As explained above, the dyke 10 is arranged to suppress the problems of bio-fouling. Maintenance is comparatively straightforward, essentially necessitating the replacement of the sleeves 28 and 29 every four or five years. It will be appreciated that there are no moving parts, and no parts that are expected to become significantly fouled during use.

It will be appreciated that a fish barrier may differ from the dyke 10 while remaining within the scope of the invention. For example, the length of the dyke 10 and the number of pipes 20 will depend upon the required water flow at the intake 12, and the height of the dyke 10 depends upon the depth of the body of water. Where the dyke is not exposed to waves, it may have a different cross-sectional shape, for example having substantially vertical sides rather than the sloping faces 16 and 17. The dyke itself may in some situations be constructed of materials other than concrete, for example it might be built of rocks, as long as it is impermeable to fish. Because the top of the dyke is above water level, the dyke may be used as a causeway.

It should be understood that in some cases it may be possible to use inlet pipes 26 of a smaller diameter, and so even less attractive to fish, as long as the intake velocity does not exceed 150 mm/s, and that the number of pipes 26 in the inlet section 24 may be different from that described above. The polymer inserts 28 and 29 may be of a material other than the polypropylene mentioned above. To suppress biofouling there may also be a plastic sheet on the outside of the closure plate 25; and this may be integral with the sleeves 28.
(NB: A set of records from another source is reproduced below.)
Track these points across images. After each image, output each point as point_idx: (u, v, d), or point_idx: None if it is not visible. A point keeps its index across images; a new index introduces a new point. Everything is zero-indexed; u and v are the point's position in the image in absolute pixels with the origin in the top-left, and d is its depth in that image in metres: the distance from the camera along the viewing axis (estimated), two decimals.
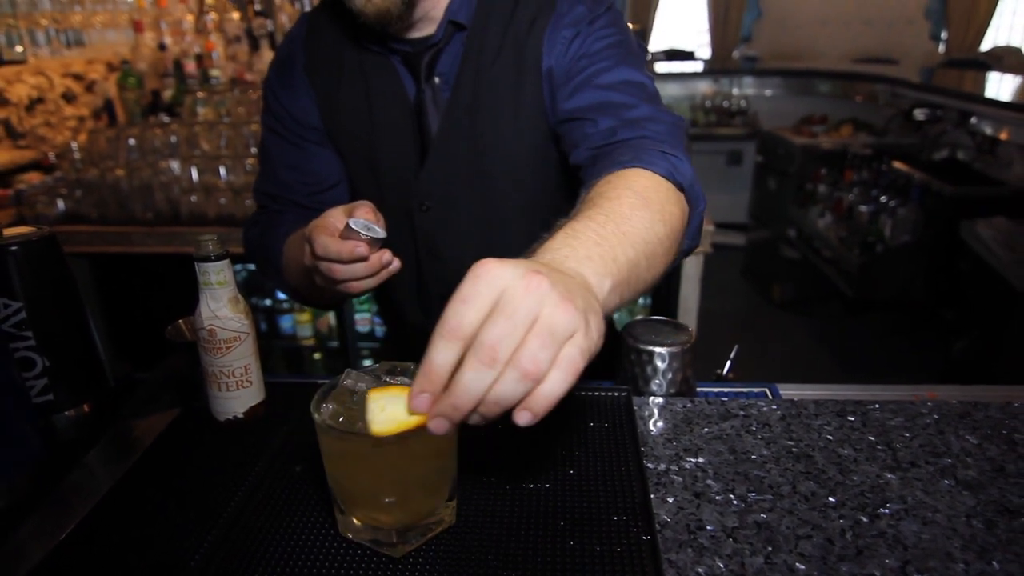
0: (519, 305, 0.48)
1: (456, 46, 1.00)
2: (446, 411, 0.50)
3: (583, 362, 0.49)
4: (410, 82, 1.02)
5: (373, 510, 0.63)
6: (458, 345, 0.49)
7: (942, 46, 7.25)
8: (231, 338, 0.78)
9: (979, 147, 3.52)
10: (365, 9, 0.88)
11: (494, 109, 1.00)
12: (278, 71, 1.09)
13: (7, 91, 2.35)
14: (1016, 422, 0.83)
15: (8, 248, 0.75)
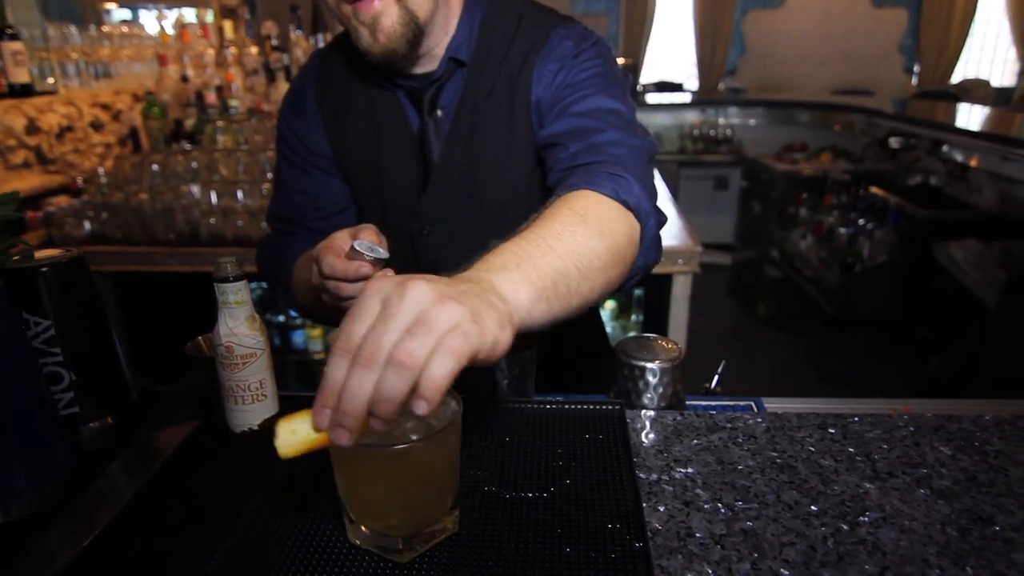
0: (396, 310, 0.49)
1: (457, 81, 1.01)
2: (340, 419, 0.50)
3: (468, 347, 0.49)
4: (414, 115, 1.02)
5: (380, 518, 0.62)
6: (348, 358, 0.49)
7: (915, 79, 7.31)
8: (247, 354, 0.78)
9: (951, 173, 3.54)
10: (372, 48, 0.90)
11: (490, 140, 1.00)
12: (292, 104, 1.10)
13: (39, 120, 2.36)
14: (987, 434, 0.83)
15: (39, 269, 0.75)
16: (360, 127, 1.05)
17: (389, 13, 0.87)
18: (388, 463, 0.60)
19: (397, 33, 0.88)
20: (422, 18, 0.90)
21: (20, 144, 2.31)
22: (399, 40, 0.89)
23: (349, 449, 0.60)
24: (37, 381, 0.72)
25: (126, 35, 2.99)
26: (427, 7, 0.90)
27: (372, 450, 0.60)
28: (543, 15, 1.03)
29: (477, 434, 0.82)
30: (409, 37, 0.90)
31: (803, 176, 4.31)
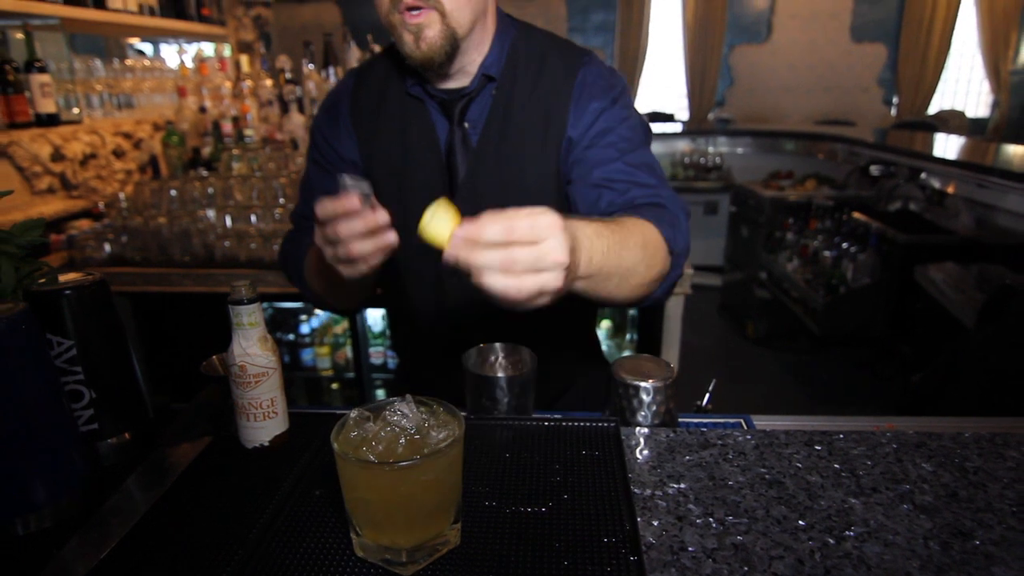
0: (535, 246, 0.64)
1: (486, 97, 1.06)
2: (461, 250, 0.65)
3: (535, 290, 0.64)
4: (442, 126, 1.06)
5: (385, 532, 0.62)
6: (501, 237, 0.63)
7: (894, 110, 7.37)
8: (260, 373, 0.78)
9: (929, 199, 3.56)
10: (414, 54, 0.95)
11: (517, 157, 1.05)
12: (326, 113, 1.14)
13: (64, 148, 2.38)
14: (967, 451, 0.83)
15: (63, 292, 0.75)
16: (389, 134, 1.08)
17: (432, 26, 0.93)
18: (393, 479, 0.60)
19: (437, 44, 0.94)
20: (460, 34, 0.96)
21: (46, 171, 2.32)
22: (438, 51, 0.95)
23: (357, 466, 0.60)
24: (59, 399, 0.72)
25: (148, 68, 3.03)
26: (465, 26, 0.96)
27: (378, 466, 0.60)
28: (567, 45, 1.10)
29: (479, 450, 0.81)
30: (447, 50, 0.96)
31: (789, 202, 4.33)
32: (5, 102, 2.23)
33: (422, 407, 0.67)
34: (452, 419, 0.66)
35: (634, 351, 2.30)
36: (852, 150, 4.52)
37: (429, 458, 0.60)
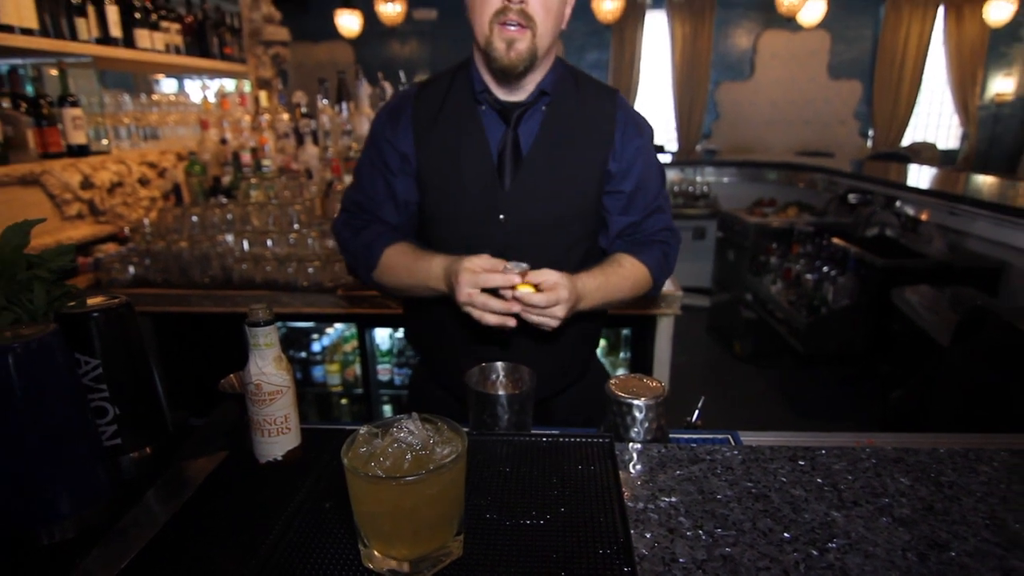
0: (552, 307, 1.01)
1: (538, 111, 1.15)
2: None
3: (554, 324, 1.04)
4: (495, 133, 1.15)
5: (392, 544, 0.62)
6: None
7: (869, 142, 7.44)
8: (274, 391, 0.78)
9: (904, 226, 3.57)
10: (502, 59, 1.06)
11: (562, 167, 1.15)
12: (389, 114, 1.21)
13: (93, 177, 2.40)
14: (942, 466, 0.83)
15: (91, 314, 0.76)
16: (445, 134, 1.16)
17: (524, 40, 1.05)
18: (400, 493, 0.60)
19: (524, 56, 1.05)
20: (540, 53, 1.08)
21: (75, 198, 2.34)
22: (523, 62, 1.06)
23: (365, 480, 0.60)
24: (85, 415, 0.72)
25: (173, 103, 3.06)
26: (544, 47, 1.08)
27: (385, 481, 0.60)
28: (595, 80, 1.24)
29: (480, 465, 0.81)
30: (528, 63, 1.07)
31: (772, 228, 4.35)
32: (39, 134, 2.25)
33: (427, 424, 0.67)
34: (455, 436, 0.66)
35: (627, 368, 2.30)
36: (831, 179, 4.55)
37: (434, 473, 0.60)
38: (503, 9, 1.02)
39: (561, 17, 1.10)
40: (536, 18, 1.03)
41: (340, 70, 3.05)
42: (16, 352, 0.64)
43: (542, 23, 1.04)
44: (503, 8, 1.02)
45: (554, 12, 1.06)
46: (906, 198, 3.62)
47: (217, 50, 3.18)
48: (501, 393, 0.88)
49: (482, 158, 1.13)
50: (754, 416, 3.43)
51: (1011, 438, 1.00)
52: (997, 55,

It will be further appreciated that similar problems can arise where water is discharged. For example, at discharges of cooling water from power stations, fish may be attracted by the warm water and become killed by thermal shocks or by accidental releases of chemicals such as chlorine into the cooling system. A fish barrier as described above, comprising pipes 20 installed within a dyke 10, would also be applicable in this context too.

Claims

1. A barrier for diverting fish from a water flow channel adjacent to a body of water, the barrier comprising a dyke enclosing the water flow channel and extending at least the entire depth of the body of water adjacent to the flow channel, the dyke being provided with passages therethrough extending between opposite sides of the dyke, each passage having a minimum dimension greater than 800 mm, and communicating with the body of water at the side remote from the water flow channel through at least one flow duct whose width is such that fish in the body of water have an aversion to entering a duct of such a size, and, if the water flow direction is into the flow duct from the body of water, the number of passages and the flow area of each flow duct being such that the flow velocity is less than 150 mm/sec.

2. A barrier as claimed in claim 1 wherein each passage communicates with the body of water at the side remote from the water flow channel through a plurality of flow ducts.

3. A barrier as claimed in claim 1 wherein each flow duct is aligned at an angle to the longitudinal axis of the passage and is at least 150 mm long.

4. A barrier as claimed in claim 1 wherein each flow duct has a longitudinal axis aligned at least 45° below the longitudinal axis of the passage.

5. A barrier as claimed in claim 4 wherein each flow duct is aligned downwardly.

6. A barrier as claimed in claim 1 wherein each flow duct is aligned with the longitudinal axis of the passage and is at least 1.0 m long.

7. A barrier as claimed in claim 1 wherein each flow duct is provided with means to minimise biofouling.

8. A barrier as claimed in claim 1 wherein each passage is a cylindrical pipe and is of diameter greater than 1000 mm (39.4 inches).

9. A barrier as claimed in claim 1 wherein the minimum dimension of each passage is no larger than 2000 mm.